Parti kapatmalarına ilişkin bir soru üzerine Gül, parti kapatmanın doğru olmadığı tekrarlayarak, "Partiler yanlış yapmaz onların mensupları yanlış yapar" dedi. Gül şöyle devam etti:
"Doğru olan şey suç işleyenlerin cezalandırmaktır. Anayasa'da da değişiklik olabilir. Bu yönde telkinimi yapabilirim. Partiler kuralsız değildir. Bu kurallar onları bağlar. 'PKK bizim varoluş gerekçemizdir' deniyorsa ne yapılabilir. Doğru olan kurallara uymaktır.. Partiler değil, suç işleyenler cezalandırılmalıdır. Melis'te de mutabakat var. Çağrılar var. Bir çocuk, başak bir çocuğu öldürüyor. Bunlar ciddi bir şekilde ele alınması gerekir."



"AB süreci hızlandırılmalı"

Avrupa Birliği'ne ilişkin bir soruya ise Gül, müzakerelerin 2010 yılında da süreceğini ifade etti.
AB'nin devlet politikası haline geldiğini kaydeden Gül, "Biz müzakere yapan bir ülkeyiz. 2010 da devam edecek. Bu yol iyi değilse hiç girmeyelim. AB devlet politikası haline geldi. Tereddüt olmaz. Burada yapılması gereken şey ilerlemedir. Sadece olaya siyaset açısından bakmamalıyız. Çeşitli alanlarda gelişmeler var, iyi bir şeydir. Türkiye tam üye olur olmaz o farklı. Süratli bir şekilde müzakereler yapılmalıdır. Sadece bir meseleye bakarsanız bu süreci zayıflatır. Tamamen reform süreci içince olursa daha iyi olur. Hızlandırmak lazım AB süreci."

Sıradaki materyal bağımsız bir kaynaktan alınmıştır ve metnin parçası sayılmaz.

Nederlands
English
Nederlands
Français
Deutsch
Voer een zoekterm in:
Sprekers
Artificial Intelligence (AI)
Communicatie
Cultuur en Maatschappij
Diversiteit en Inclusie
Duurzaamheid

"Kıbrıs, Ruhban Okulu, Ermenistan ile ilişkiler AB yolculuğunu yavaşlatıyor mu" sorusuna ise Gül şu yanıtı verdi:
"Ben bunları AB ile ilişkili görmüyorum. Bunlar AB olsa da olmasa da var. Bunlara AB sorunu olarak bakılmamalıdır. Kıbrıs'ta referandum yapıldı. Evet diyenler dışarıda kaldı. AB bunu istismar ediyor. Bir çok üye ülke için önemli değilken, bu konu karşımıza çıkartıldı. Onun için bunlara fırsat vermememiz gerekir."